- _Extrait du document_:
Ferguson : pourquoi le «grand jury» n’a pas poursuivi le policier ?

DÉCRYPTAGE. La responsabilité du policier dans la mort de Michael Brown n’est pas contestée, mais la thèse de la légitime défense semble l’avoir emporté. Retour sur ce qu’a dit le grand jury et les raisons du tollé déclenché par sa décision.

En décidant de ne pas engager de poursuites contre Darren Wilson, le policier auteur des coups de feu qui ont causé la mort de Michael Brown, le grand jury formé par les autorités judiciaires du comté de Saint-Louis a déclenché un tollé dans la communauté noire, relançant les émeutes raciales dans une population qui dénonce les violences policières et l’impunité de leurs auteurs. Décorticage du contexte, du déroulement et de la perception d’une décision de justice très contestée. 

COMMENT A ÉTÉ TUÉ MICHAEL BROWN ?

Le procès a permis d’établir au plus près le scénario de la mort de Michael Brown, malgré les incertitudes encore présentes. Ce jeune afro-américain de 18 ans, a été tué le 9 août à Ferguson, une banlieue de Saint-Louis, dans le Missouri, touché à la tête et à la poitrine par plusieurs des douze balles tirées au total par Darren Wilson. Selon le témoignage de ce dernier et de plusieurs autres personnes, ainsi que l’analyse de la scène, les faits se sont déroulées ainsi : apercevant Brown et un ami marcher dans la rue, Wilson, qui est en voiture, pense être en présence des auteurs d’un vol dans un bureau de tabac et se range à leur hauteur. Une lutte s’engage alors entre Brown et Wilson à travers la fenêtre de la voiture, et le policier tire deux balles, qui effleurent Brown au bras. Le jeune homme s’enfuit alors, poursuivi par le policier. Quelques mètres plus loin, Brown, qui n’était pas armé, fait alors demi-tour et se rue vers Wilson, qui tire alors dix balles sur lui, le touchant notamment à la poitrine et à la tête. Selon certains témoins, Brown tentait alors de se rendre en marchant, mains levées, vers le policier. Ce dernier a au contraire affirmé que Brown avançait vers lui de façon menaçante. (Plus de détails sur les faits du 9 août ici.)

QUEL EST CE «GRAND JURY» ET QUE DEVAIT-IL JUGER ?

- _Exercice court 1_: Relevez dans l'extrait sur l'affaire de Ferguson le passage qui va de « En décidant de » jusqu'à « TUÉ MICHAEL BROWN ? ».
- _Exercice court 2_:
Répondez à ces questions d'après l'extrait sur l'affaire de Ferguson :
(a) Quel âge avait Michael Brown ?
(b) Combien de balles Darren Wilson a-t-il tirées au total ?
(c) Dans quel État se trouve Ferguson ?
- _Exercice court 3_: Selon l'extrait sur l'affaire de Ferguson, pourquoi Darren Wilson s'est-il rangé à la hauteur de Michael Brown et de son ami ? Répondez en une à trois phrases.
Les enregistrements ne sont pas nécessaires pour répondre.

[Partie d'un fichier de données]
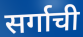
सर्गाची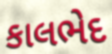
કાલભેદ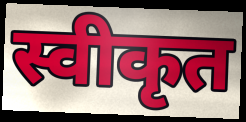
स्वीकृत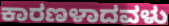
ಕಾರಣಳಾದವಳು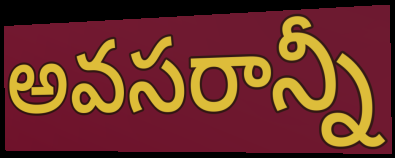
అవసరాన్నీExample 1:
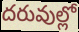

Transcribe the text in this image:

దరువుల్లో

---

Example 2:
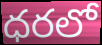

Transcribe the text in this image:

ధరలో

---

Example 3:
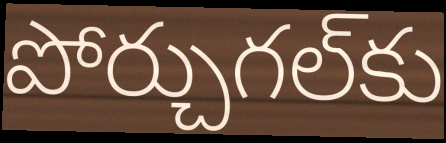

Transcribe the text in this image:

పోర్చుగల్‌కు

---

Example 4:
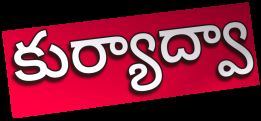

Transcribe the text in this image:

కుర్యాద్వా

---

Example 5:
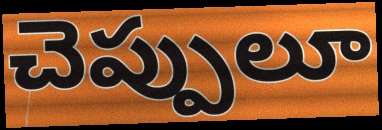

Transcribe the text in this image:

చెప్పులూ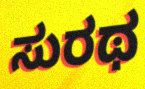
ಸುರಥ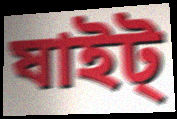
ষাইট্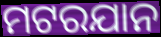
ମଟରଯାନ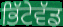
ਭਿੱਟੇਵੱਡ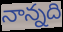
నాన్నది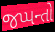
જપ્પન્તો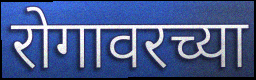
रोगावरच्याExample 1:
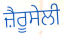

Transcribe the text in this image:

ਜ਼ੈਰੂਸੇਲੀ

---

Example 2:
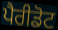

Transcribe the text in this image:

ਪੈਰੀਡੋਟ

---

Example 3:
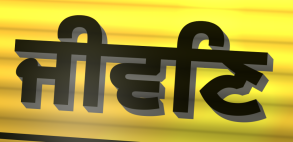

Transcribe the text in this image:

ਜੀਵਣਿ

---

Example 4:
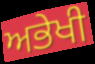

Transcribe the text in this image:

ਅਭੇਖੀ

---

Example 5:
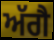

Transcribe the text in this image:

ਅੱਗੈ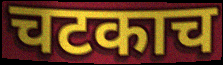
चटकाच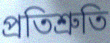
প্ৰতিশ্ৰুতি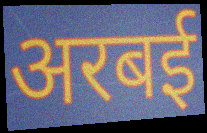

- _Réponse 1_:
En décidant de ne pas engager de poursuites contre Darren Wilson, le policier auteur des coups de feu qui ont causé la mort de Michael Brown, le grand jury formé par les autorités judiciaires du comté de Saint-Louis a déclenché un tollé dans la communauté noire, relançant les émeutes raciales dans une population qui dénonce les violences policières et l’impunité de leurs auteurs. Décorticage du contexte, du déroulement et de la perception d’une décision de justice très contestée. 

COMMENT A ÉTÉ TUÉ MICHAEL BROWN ?

- _Réponse 2_:
(a) Il avait 18 ans.
(b) Il en a tiré douze.
(c) Ferguson se trouve dans le Missouri.

- _Réponse 3_: Darren Wilson, qui était en voiture, a cru que Michael Brown et son ami étaient les auteurs d'un vol dans un bureau de tabac. C'est pour cette raison qu'il s'est rangé à leur hauteur.